Above, an exquisite corpse monster from coffee last weekend.

like the crust on that cornbread



The Millennium, Pieces (1967, Rhapsody)
Various Artists, Mississippi Records Tape Series , Vol 13: Beautiful Dynamite! (unclear, ROOT BLOG)

Today is going about as good as possible: I got some good news on a story of mine, got some nasty banking business under control which involved the giddy tension of walking a mile with all my money broken out into a gangster stack of large bills in my pocket, I saw a guy flying a kite while riding a bike on the parade grounds on the way back, and I had the above veggie plate from Zeeland Street Market for lunch with my best girl.

The aura around me right now is thick and tasty like the crust on that cornbread.

I'm as jaunty as a 1967 drug/meadow jam with a harpsichord prelude.

The Millennium, "Prelude" (Rhapsody)
The Millennium, "To Claudia on Thursday" (Rhapsody)

Happy weekend, all! From Beautiful Dynamite!, the Ikettes!


The Ikettes, "Peaches and Cream"

so lumpy


Steve Schmidt, The Secret, oil on canvas

Land of Kush's Egyptian Light Orchestra, Monogamy (out 5/31/2010, Constellation)
Ted Hughes, Moon-Whales and Wodwo (1976 and 1967, respectively)
The Fall, Your Future, Our Clutter (2010, Rhapsody)
Jeff Mangum @ Le Poisson Rouge (below)
Vic Chesnutt, Is the Actor Happy? (1995, Rhapsody)

I'm sure the Jeff Mangum video is everywhere already, so I'll just make it a little more everywhere-er. He's still got that one little thing that only he's got.


Jeff Mangum surreptitiously recorded performing last night in New York at the Chris Knox benefit at Le Poisson Rouge.

I wish now I had a video of the song Vic Chesnutt played to me and about nine other people two Halloweens ago. He said Jeff Mangum showed up at his house all excited and said "Vic! I have a song for you!" and taught it to him. The song was undoubtedly a Jeff Mangum song, full of trapeze leaps and shaky huddlings on those little platforms up on the circus tent poles, and undoubtedly Vic's as well, delicately hollered from his chair, half-working fingers barely managing a guitar.

I love how in "Sad Peter Pan," Vic is just pushing the paint around and wants to be Aaron Neville. Don't we all.

Vic Chesnutt, "Sad Peter Pan" (Rhapsody)

Steve Schmidt (top) is a Baton Rouge painter whose work was in the same show discussed yesterday and his work over the years has been reliably scumbled yet precise, great colors, painterly business, filled with just the right tincture of mystery to keep me looking. Maya, ever the precise critical voice, shrugged and said of The Secret, "I like it. It's so lumpy."

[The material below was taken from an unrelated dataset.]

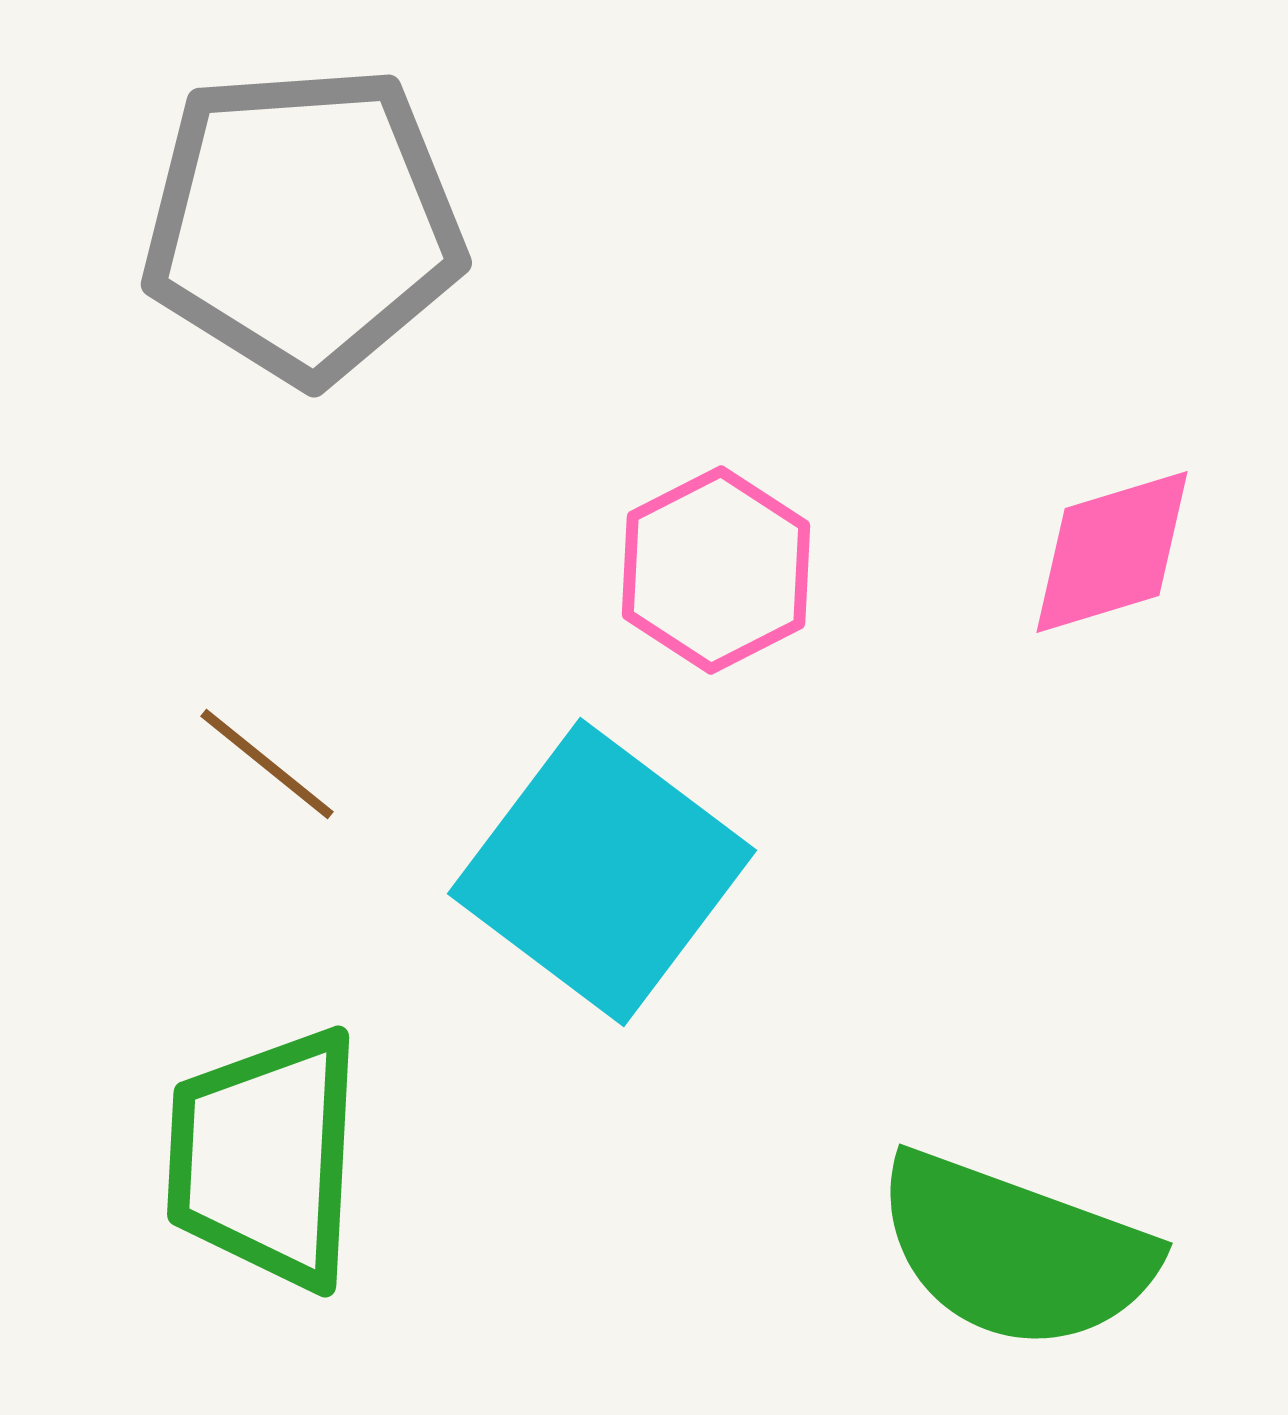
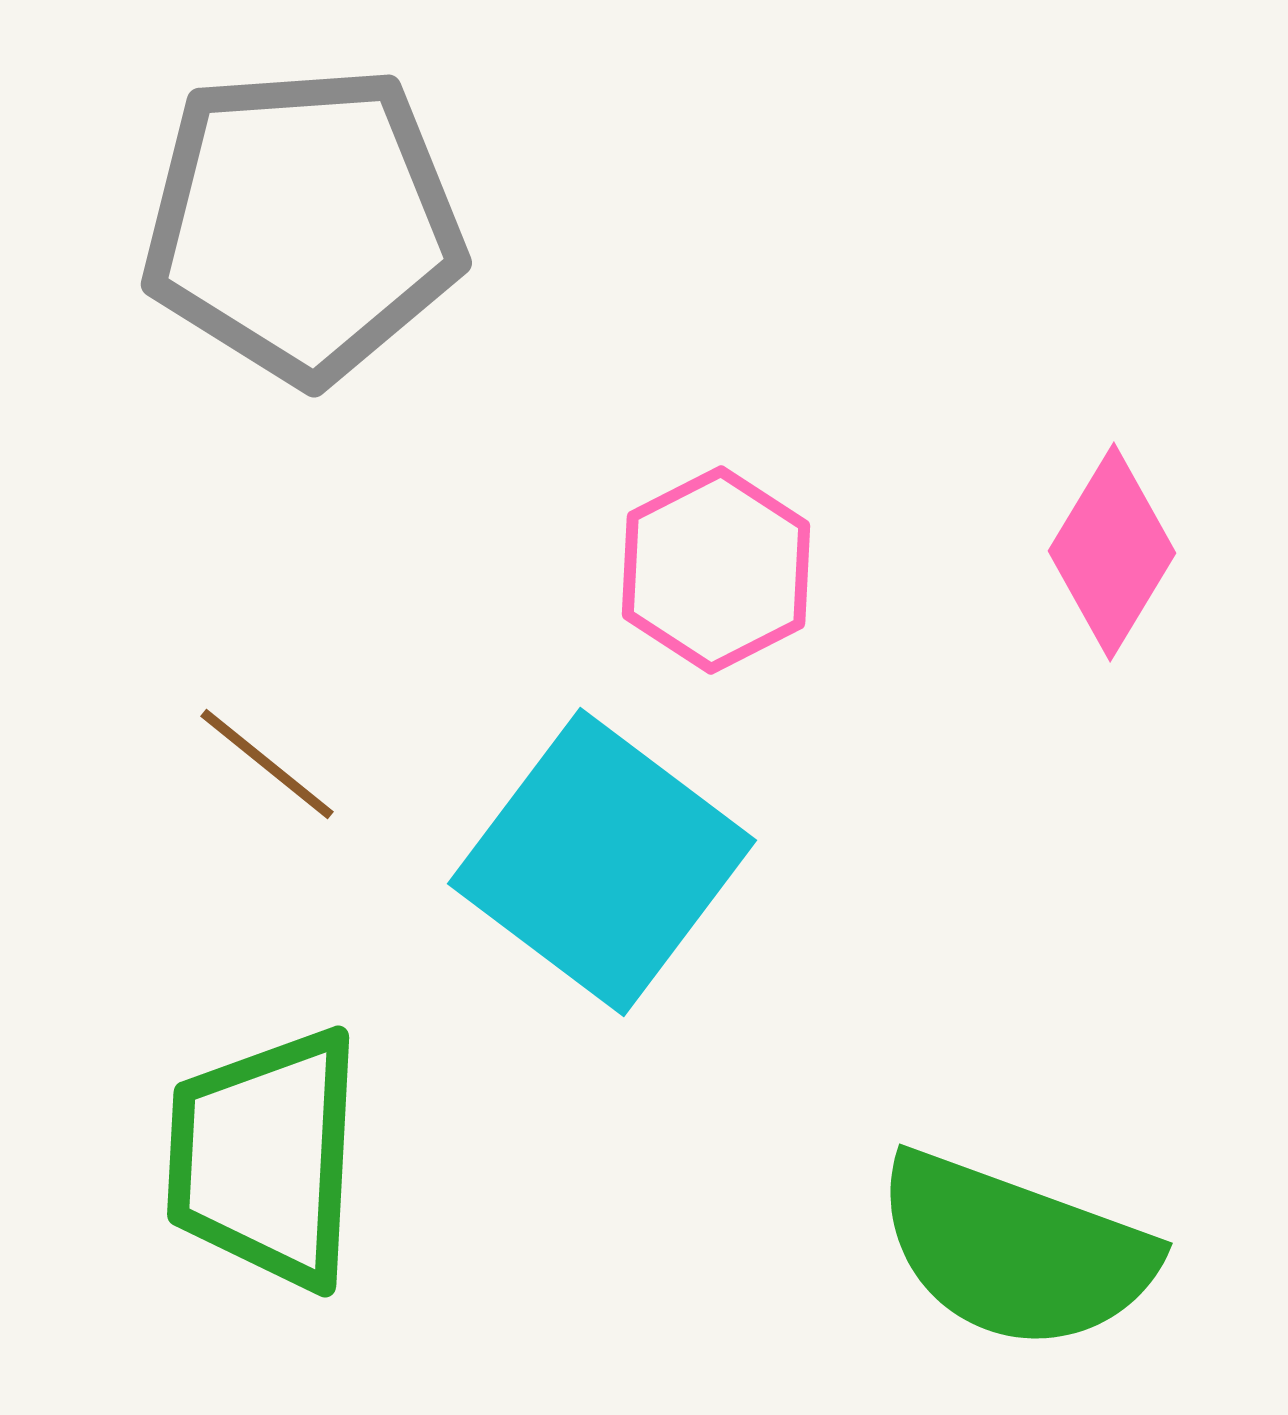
pink diamond: rotated 42 degrees counterclockwise
cyan square: moved 10 px up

Land of Kush's Egyptial Light Orchestra is the stuff of lurid massive delusion; an epic poem for oud and bellowed nightmare with a little Speak-n-Spell thrown in. It kept me in good company when the power went out at work yesterday.

Right before the darkness took hold, I had been reading something about Sylvia Plath and realized I'd never read a line of Ted Hughes, and upon grabbing Moon-Whales at the library I could see why. Had I not been in the library I'd have dramatically called out to those gathered at my feet "This is awful! No wonder she put her head in an oven. Is this written for children?" and then I realized that, in fact, it had been written for children. Still dreadful.

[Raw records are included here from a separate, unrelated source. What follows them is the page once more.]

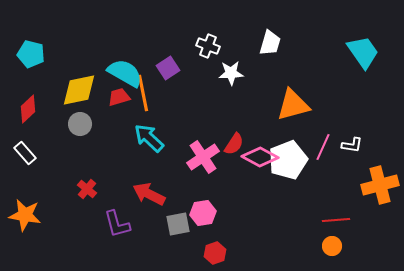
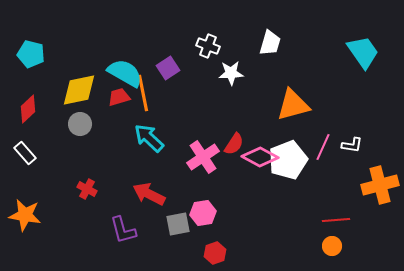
red cross: rotated 12 degrees counterclockwise
purple L-shape: moved 6 px right, 6 px down
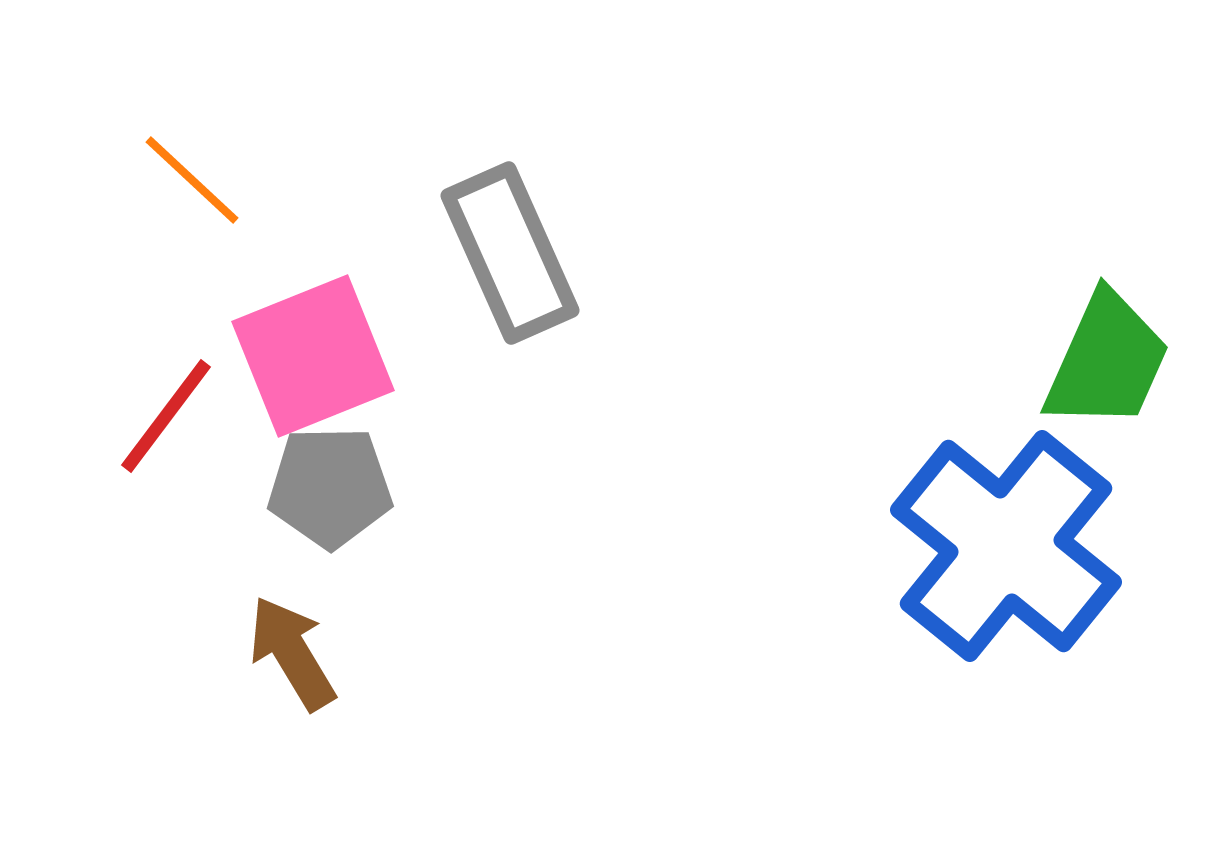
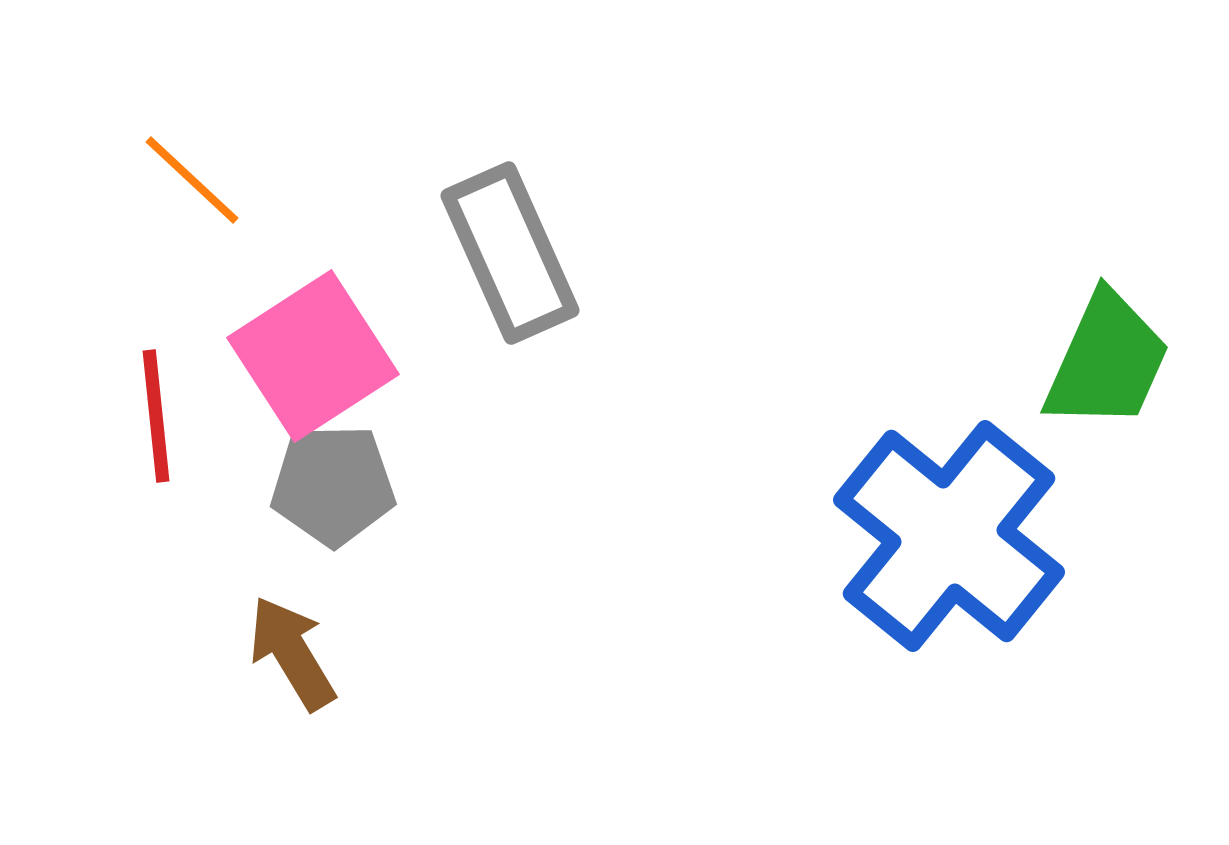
pink square: rotated 11 degrees counterclockwise
red line: moved 10 px left; rotated 43 degrees counterclockwise
gray pentagon: moved 3 px right, 2 px up
blue cross: moved 57 px left, 10 px up
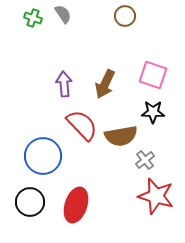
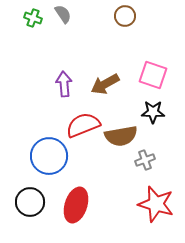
brown arrow: rotated 36 degrees clockwise
red semicircle: moved 1 px right; rotated 68 degrees counterclockwise
blue circle: moved 6 px right
gray cross: rotated 18 degrees clockwise
red star: moved 8 px down
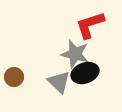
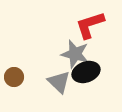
black ellipse: moved 1 px right, 1 px up
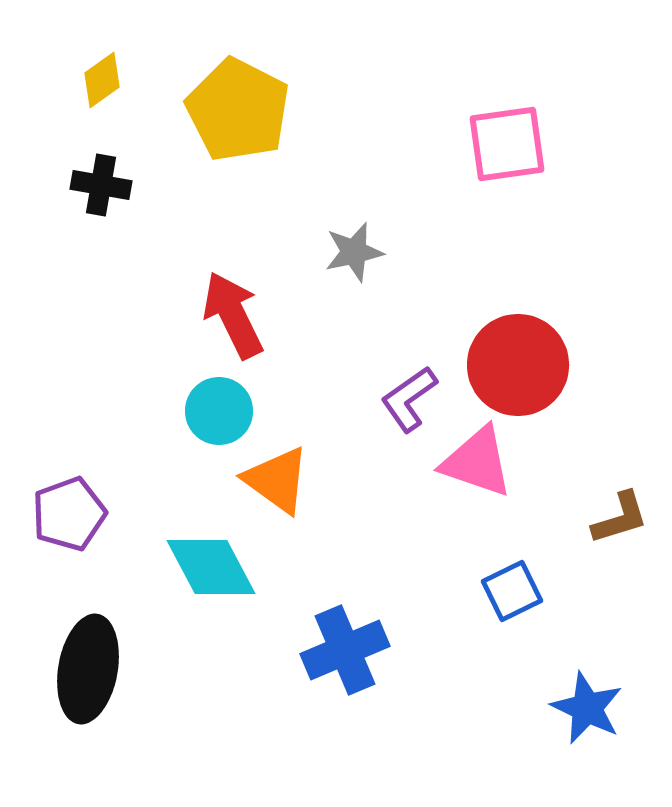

Wodwo was a whole nuther matter. One of those brave combos of poems and prose and a play like nobody would dare today - how to market such an non-cohesive package? One's agent would perform a befouling act over such an idea now.

I dug the III'rd of his IV Stations:
You are a wild look - out of an egg
Laid by your absence.

In the great Emptiness you sit complacent.
Blackbird in wet snow.

If you could only make one comparison---
Your condition is miserable, you would give up.

But you, from the start, surrender to total Emptiness,
Then leave everything to it.

Absence. It is your own
Absence.

Weeps its respite through your accomplished music,
Wraps its cloak dark around your feeding.